On the Biodiversity Day at the United Nations Climate Conference in Egypt, discussions focused on the critical role of biodiversity to climate action, an issue also high on the agenda of UN Biodiversity Conference (COP15) set for Montreal in this month.

While COP15 focuses on nature and biodiversity loss, and COP27 on tackling the climate crisis, experts say these issues are deeply entwined, and neither can be solved on their own.

“The climate and nature agendas are entwined. Only by taking urgent action to halt and reverse the loss of nature this decade, while continuing to step up efforts to rapidly decarbonize our economies, can we hope to achieve the promise of the Paris Agreement,” said four of the key architects of the Paris Agreement, including former UN climate change chief Christiana Figueres in a statement.

For many years the climate crisis and the biodiversity crisis have been treated as separate issues, but the reality – as highlighted during discussions at COP27– is that there is no viable route to limiting global warming to 1.5°C without urgently protecting and restoring nature.
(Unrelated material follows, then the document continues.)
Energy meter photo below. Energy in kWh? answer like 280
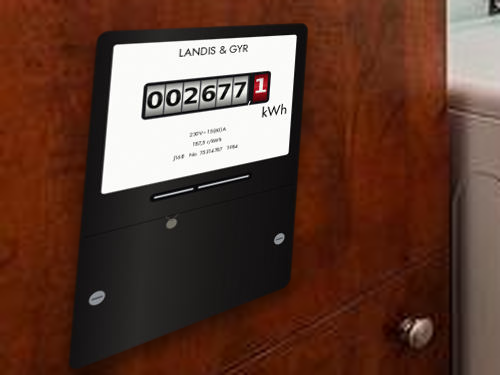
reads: 2677.1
“These issues are interlinked,” said Mirey Atallah, head of United Nations Environment Programme (UNEP) Nature for Climate branch. UNEP research shows that land-based and marine ecosystems play a vital role in regulating the climate. They currently absorb half of the human-made carbon emissions, with the ocean and the world’s forests, mangrove and peat bogs acting as natural carbon sinks.
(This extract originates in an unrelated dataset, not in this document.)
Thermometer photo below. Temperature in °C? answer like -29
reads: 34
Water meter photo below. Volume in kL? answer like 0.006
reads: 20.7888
“Without protecting and restoring our ecosystems, we have no chance of achieving the Paris goals, getting to the 1.5°C target or buffering the impacts of an already disrupted climate,” says Atallah.

The UN Environment Programme (UNEP) explains that the loss of biodiversity is already significantly affecting regional and global changes in climate.

While natural ecosystems play an important role in regulating climate and can help to sequester and store carbon, the loss of forests, the draining of wetlands and other environmental degradation has contributed significantly to climate change.

According to the agency, efforts to reduce deforestation and forest degradation and restore ecosystems, for example, could contribute to lowering annual greenhouse gas emissions.

“If we invest in nature and natures infrastructure, forests, coral reefs, mangroves, coastal forests, well, it protects us from high storms. It provides habitat for species, but it also stores carbon. So, it has both a mitigation and an adaptation dimension,” said Inger Andersen, UNEP Executive Director.

Research shows that nature-based solutions, and in particular forest-based actions for mitigating climate change, can provide an important part of the mitigation needed to limit global warming to well below 2°C and therefore play a role in meeting the goals of the Paris Agreement. But experts say this should be seen as complementary to and not in lieu of ambitious mitigation targets in all the sectors that generate greenhouse gas emissions.